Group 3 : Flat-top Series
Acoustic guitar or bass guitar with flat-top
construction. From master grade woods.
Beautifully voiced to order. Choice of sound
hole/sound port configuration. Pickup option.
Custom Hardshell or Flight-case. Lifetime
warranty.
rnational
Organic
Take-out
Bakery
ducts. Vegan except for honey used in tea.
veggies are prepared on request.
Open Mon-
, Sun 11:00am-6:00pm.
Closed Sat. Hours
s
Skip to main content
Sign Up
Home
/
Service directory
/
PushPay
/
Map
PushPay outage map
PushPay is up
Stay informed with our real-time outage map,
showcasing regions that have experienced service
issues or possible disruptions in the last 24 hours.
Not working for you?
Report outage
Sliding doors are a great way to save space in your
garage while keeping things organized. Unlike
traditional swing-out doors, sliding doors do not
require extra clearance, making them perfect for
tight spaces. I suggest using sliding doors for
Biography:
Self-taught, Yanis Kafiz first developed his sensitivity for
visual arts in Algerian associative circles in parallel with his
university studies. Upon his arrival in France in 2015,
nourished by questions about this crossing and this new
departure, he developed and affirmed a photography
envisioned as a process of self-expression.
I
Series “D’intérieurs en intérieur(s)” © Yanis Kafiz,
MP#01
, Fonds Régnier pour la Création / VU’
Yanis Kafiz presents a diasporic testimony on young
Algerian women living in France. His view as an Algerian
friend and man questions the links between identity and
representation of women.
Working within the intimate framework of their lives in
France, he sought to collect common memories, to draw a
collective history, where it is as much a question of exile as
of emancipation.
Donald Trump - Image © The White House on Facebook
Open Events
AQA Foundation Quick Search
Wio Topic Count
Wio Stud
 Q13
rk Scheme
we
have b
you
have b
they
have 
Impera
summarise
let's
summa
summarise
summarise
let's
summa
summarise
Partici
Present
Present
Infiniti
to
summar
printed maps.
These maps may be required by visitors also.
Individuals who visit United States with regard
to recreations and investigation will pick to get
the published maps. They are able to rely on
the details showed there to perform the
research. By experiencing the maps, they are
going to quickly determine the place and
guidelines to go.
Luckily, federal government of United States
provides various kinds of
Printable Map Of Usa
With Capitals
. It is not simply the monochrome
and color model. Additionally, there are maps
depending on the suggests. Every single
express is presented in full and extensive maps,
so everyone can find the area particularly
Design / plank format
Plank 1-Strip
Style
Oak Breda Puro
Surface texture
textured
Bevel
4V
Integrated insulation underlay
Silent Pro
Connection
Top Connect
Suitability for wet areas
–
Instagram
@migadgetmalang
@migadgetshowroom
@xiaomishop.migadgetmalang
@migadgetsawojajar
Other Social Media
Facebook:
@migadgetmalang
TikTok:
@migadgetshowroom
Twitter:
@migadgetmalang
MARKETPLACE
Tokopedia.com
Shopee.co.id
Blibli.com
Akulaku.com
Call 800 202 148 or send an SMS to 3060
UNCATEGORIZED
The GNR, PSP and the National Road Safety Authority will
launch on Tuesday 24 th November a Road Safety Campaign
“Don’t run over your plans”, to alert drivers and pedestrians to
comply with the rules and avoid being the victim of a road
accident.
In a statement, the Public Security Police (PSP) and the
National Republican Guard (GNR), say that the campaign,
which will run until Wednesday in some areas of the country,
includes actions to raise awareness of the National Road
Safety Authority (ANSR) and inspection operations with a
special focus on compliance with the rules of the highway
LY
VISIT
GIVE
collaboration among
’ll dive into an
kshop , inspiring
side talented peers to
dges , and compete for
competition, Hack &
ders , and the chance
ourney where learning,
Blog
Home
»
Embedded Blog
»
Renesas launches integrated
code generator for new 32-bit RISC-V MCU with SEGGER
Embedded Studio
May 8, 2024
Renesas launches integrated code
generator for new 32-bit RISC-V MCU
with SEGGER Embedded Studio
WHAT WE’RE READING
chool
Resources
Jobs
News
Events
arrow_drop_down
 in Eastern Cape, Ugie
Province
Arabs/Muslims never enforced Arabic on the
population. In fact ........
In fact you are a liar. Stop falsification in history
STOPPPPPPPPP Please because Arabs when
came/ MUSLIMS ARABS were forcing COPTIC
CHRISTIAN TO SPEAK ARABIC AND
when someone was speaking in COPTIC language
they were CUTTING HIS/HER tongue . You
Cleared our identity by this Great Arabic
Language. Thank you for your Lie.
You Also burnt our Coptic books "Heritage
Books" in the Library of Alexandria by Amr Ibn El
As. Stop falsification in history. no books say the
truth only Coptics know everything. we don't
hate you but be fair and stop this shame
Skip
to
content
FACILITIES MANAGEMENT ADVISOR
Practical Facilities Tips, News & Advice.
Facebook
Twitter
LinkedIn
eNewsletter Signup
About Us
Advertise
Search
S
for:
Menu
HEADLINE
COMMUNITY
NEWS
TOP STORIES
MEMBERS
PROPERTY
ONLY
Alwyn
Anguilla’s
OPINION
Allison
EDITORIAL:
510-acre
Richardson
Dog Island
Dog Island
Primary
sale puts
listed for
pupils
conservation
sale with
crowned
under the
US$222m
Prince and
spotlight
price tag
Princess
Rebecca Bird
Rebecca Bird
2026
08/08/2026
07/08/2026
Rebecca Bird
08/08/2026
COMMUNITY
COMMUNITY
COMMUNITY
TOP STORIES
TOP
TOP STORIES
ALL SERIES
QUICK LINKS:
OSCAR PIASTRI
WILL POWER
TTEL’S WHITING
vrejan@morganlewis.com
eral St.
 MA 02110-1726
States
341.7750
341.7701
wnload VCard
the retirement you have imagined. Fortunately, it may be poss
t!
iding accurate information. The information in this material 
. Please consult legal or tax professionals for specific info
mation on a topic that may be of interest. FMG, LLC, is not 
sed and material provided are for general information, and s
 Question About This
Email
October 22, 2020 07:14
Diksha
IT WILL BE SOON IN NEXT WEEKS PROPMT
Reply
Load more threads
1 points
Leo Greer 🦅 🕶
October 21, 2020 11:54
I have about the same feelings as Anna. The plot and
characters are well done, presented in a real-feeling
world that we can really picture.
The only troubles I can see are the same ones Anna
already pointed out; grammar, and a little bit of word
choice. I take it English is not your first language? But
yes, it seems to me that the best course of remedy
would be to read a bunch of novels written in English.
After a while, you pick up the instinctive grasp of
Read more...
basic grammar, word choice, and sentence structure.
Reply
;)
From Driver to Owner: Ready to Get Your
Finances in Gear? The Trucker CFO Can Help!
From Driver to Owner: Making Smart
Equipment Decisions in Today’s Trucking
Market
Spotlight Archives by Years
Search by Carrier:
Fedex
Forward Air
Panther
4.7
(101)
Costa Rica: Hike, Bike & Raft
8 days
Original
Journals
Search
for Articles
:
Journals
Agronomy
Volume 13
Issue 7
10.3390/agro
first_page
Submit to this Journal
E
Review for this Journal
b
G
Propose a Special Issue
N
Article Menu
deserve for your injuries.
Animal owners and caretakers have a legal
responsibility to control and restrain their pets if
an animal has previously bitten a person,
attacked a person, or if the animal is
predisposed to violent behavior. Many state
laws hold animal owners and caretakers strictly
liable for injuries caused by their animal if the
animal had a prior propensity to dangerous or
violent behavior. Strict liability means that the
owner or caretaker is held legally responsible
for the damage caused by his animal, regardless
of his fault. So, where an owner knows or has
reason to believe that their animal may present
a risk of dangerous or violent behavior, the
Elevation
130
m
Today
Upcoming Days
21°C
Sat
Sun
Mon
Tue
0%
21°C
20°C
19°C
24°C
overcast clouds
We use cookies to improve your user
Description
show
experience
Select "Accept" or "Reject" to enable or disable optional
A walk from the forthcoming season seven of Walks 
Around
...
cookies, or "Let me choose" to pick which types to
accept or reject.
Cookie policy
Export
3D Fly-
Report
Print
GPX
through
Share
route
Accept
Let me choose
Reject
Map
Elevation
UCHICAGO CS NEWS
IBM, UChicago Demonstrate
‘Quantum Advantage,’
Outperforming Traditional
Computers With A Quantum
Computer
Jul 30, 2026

- _WHAT YOU WILL DO_
Can you return the listing's lines word for word, starting at its very first line and ending at the line that contains "Working within the", including both of those lines?

- _RESPONSE FOR THIS EXERCISE_
Group 3 : Flat-top Series
Acoustic guitar or bass guitar with flat-top
construction. From master grade woods.
Beautifully voiced to order. Choice of sound
hole/sound port configuration. Pickup option.
Custom Hardshell or Flight-case. Lifetime
warranty.
rnational
Organic
Take-out
Bakery
ducts. Vegan except for honey used in tea.
veggies are prepared on request.
Open Mon-
, Sun 11:00am-6:00pm.
Closed Sat. Hours
s
Skip to main content
Sign Up
Home
/
Service directory
/
PushPay
/
Map
PushPay outage map
PushPay is up
Stay informed with our real-time outage map,
showcasing regions that have experienced service
issues or possible disruptions in the last 24 hours.
Not working for you?
Report outage
Sliding doors are a great way to save space in your
garage while keeping things organized. Unlike
traditional swing-out doors, sliding doors do not
require extra clearance, making them perfect for
tight spaces. I suggest using sliding doors for
Biography:
Self-taught, Yanis Kafiz first developed his sensitivity for
visual arts in Algerian associative circles in parallel with his
university studies. Upon his arrival in France in 2015,
nourished by questions about this crossing and this new
departure, he developed and affirmed a photography
envisioned as a process of self-expression.
I
Series “D’intérieurs en intérieur(s)” © Yanis Kafiz,
MP#01
, Fonds Régnier pour la Création / VU’
Yanis Kafiz presents a diasporic testimony on young
Algerian women living in France. His view as an Algerian
friend and man questions the links between identity and
representation of women.
Working within the intimate framework of their lives in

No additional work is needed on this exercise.